A man is sitting at home alone when he hears a knock at the front door. He opens it to find two policemen there. He asks if there is a problem. One of the policemen asks if he is married. The man replies, “Yes, I am.” The policeman then asks if he could see a picture of the man’s wife. The bloke says, “Sure…” and gets a photo to show them. The copper then says, “I’m sorry, sir. But it looks like your wife’s been hit by a truck.” The bloke replies, “I know, but she has a great personality and is an excellent cook.”
Paddy set Murphy up on a blind date. Paddy says "she's a lovely girl but there's something you should know. She's expecting a baby". Next day Paddy asked Murphy how he went on. "Alright" said Murphy, "apart from she was an hour late and I felt a right twat sat at the end of the bar in just a nappy"
Father Murphy walks into a pub in Donegal, and says to the first man he meets, "Do you want to go to heaven?" The man said, "I do Father." The priest said, "Then stand over there against the wall." Then the priest asked the second man, "Do you want to go to heaven?" "Certainly, Father," was the man's reply. "Then stand over there against the wall," said the priest.
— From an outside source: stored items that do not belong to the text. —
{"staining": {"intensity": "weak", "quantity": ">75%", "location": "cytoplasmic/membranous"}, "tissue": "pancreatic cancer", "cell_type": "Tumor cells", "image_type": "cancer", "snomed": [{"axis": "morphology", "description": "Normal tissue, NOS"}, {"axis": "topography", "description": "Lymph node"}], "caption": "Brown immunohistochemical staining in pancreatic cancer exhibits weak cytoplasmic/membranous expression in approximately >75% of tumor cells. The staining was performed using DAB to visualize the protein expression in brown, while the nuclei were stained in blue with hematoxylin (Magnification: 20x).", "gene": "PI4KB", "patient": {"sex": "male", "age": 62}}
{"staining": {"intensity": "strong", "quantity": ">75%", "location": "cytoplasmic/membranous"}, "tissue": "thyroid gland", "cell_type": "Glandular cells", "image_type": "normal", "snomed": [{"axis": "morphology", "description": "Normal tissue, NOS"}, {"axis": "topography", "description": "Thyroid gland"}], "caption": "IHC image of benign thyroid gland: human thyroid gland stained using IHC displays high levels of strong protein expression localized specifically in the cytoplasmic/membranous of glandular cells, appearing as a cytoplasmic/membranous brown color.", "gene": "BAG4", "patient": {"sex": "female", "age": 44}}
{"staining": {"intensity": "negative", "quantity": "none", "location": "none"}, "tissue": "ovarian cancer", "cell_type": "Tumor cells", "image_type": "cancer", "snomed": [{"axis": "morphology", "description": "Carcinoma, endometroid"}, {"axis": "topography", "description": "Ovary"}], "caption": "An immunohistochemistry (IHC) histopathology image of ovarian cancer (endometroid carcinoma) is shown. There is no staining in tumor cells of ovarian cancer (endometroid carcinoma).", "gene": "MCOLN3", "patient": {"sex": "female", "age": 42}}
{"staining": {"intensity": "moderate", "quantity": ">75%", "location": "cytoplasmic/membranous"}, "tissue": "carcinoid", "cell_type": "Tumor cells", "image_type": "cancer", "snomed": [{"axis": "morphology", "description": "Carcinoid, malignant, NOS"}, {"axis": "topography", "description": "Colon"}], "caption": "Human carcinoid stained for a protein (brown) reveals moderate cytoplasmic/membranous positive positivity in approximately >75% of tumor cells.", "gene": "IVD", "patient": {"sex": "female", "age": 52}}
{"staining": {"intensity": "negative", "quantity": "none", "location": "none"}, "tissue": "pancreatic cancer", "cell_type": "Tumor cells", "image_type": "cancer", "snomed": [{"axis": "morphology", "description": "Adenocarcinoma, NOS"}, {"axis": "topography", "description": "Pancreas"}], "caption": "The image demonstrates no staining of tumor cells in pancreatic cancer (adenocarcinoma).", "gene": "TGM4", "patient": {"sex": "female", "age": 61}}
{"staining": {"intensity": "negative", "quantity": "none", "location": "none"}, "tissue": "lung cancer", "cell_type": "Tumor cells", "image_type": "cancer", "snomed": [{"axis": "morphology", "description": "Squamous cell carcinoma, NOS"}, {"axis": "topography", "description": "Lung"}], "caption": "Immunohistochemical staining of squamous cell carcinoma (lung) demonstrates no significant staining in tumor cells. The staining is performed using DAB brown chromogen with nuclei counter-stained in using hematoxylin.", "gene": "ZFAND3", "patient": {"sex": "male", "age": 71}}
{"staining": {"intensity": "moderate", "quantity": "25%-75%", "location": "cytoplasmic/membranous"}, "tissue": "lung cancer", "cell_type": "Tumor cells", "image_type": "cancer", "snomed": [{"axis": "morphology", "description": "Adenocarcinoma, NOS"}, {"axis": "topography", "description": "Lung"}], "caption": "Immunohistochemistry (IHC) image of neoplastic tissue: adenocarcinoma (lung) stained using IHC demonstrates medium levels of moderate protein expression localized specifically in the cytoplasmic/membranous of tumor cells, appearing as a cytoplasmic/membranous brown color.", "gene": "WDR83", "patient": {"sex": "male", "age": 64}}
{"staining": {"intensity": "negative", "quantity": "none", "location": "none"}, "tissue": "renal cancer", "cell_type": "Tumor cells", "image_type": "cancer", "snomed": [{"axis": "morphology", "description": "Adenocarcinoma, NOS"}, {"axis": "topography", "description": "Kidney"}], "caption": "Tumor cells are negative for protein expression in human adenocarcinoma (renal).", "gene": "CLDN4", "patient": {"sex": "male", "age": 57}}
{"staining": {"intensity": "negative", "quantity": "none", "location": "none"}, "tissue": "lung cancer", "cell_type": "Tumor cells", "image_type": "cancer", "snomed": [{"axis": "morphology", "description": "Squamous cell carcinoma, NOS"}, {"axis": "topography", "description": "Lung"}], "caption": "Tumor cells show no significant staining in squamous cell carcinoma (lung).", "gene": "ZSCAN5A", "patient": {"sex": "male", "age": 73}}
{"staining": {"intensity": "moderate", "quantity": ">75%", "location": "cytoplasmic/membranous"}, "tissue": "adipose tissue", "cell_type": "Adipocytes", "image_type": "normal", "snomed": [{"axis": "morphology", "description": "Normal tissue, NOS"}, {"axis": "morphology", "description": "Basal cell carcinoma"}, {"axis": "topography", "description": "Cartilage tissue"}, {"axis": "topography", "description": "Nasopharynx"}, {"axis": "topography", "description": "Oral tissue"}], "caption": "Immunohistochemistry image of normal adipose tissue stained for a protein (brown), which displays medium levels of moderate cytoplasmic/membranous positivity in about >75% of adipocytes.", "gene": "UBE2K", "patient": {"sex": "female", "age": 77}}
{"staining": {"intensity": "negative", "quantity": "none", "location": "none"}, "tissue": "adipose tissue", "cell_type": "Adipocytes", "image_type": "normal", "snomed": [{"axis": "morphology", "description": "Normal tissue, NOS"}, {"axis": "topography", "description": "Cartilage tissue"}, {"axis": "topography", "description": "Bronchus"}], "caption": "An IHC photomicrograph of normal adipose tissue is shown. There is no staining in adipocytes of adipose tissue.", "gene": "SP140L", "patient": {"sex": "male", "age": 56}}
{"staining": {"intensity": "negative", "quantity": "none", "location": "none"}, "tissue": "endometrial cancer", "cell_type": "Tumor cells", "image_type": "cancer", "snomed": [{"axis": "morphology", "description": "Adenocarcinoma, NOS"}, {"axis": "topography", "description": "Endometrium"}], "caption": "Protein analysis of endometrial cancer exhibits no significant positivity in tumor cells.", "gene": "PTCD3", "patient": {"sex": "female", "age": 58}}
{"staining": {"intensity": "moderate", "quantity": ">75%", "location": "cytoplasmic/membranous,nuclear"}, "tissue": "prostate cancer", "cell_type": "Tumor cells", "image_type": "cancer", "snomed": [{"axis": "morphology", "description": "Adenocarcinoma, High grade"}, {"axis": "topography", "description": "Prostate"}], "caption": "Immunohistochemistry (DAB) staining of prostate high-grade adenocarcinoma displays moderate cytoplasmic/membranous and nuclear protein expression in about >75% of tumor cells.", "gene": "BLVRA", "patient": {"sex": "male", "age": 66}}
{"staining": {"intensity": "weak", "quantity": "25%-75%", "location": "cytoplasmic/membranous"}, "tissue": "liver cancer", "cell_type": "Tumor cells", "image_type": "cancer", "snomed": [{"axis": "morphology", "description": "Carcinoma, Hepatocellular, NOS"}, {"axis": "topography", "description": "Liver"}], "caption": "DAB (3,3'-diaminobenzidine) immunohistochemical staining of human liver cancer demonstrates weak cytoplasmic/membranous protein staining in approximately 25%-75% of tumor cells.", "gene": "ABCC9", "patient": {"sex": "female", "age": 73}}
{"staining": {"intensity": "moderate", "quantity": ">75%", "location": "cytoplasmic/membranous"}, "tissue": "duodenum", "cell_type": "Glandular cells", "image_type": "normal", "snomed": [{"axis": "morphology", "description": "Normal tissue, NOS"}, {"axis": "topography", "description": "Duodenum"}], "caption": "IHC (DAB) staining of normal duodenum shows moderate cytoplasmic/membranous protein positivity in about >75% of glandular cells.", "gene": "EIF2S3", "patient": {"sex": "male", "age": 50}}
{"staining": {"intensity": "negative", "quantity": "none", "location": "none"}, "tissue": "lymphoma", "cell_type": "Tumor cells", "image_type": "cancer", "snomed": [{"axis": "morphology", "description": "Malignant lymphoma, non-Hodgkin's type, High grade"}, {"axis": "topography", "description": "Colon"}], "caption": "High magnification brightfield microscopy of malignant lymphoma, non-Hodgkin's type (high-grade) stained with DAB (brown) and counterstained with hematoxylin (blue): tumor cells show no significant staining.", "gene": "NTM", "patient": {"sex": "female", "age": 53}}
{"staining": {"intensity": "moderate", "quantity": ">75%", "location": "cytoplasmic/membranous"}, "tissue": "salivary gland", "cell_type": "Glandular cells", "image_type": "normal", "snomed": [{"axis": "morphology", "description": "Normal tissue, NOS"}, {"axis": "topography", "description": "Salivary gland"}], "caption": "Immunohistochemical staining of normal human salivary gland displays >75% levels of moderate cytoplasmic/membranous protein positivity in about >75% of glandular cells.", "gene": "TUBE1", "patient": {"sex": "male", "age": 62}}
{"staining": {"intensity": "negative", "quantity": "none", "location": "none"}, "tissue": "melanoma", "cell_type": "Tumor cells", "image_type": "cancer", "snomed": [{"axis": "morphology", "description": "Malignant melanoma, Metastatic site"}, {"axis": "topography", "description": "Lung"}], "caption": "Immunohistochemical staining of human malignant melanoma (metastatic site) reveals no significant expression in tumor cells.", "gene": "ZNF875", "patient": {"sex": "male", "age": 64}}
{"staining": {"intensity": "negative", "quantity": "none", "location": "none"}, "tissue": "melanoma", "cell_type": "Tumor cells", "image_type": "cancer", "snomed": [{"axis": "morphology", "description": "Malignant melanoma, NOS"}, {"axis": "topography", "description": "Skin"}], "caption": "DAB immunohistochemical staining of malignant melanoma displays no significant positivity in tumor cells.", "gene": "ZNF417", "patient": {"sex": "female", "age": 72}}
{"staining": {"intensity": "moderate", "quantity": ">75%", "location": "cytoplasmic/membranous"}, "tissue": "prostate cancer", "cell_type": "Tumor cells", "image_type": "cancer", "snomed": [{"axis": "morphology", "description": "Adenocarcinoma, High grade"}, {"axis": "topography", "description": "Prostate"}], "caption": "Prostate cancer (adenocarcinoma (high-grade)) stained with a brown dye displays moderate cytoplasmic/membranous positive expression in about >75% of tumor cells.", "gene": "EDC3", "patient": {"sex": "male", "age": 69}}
Then Father Murphy walked up to O'Toole and said, "Do you want to go to heaven?" O'Toole said, "No, I don't Father. The priest said, "I don't believe this. You mean to tell me that when you die you don't want to go to heaven?" O'Toole said, "Oh, when I die, yes. I thought you were getting a group together to go on a trip right now."
**********POLITE NOTICE ********** To people who have Christmas lights flashing blue on their houses/trees, can you please remove them? Every time I pass, I think it's the police and I have to let my foot off the accelerator, slam on my brakes, put my seat belt on, throw my mobile phone on the floor, hide my bottle of Smirnoff , swallow my joint and hide my gun. Thank you for your understanding.
A policeman pulls a man over for speeding and asks him to get out of the car. After looking the man over he says, "Sir, I couldn't help but notice your eyes are bloodshot. Have you been drinking?" The man gets really indignant and says, "Officer, I couldn't help but notice your eyes are glazed. Have you been eating doughnuts?"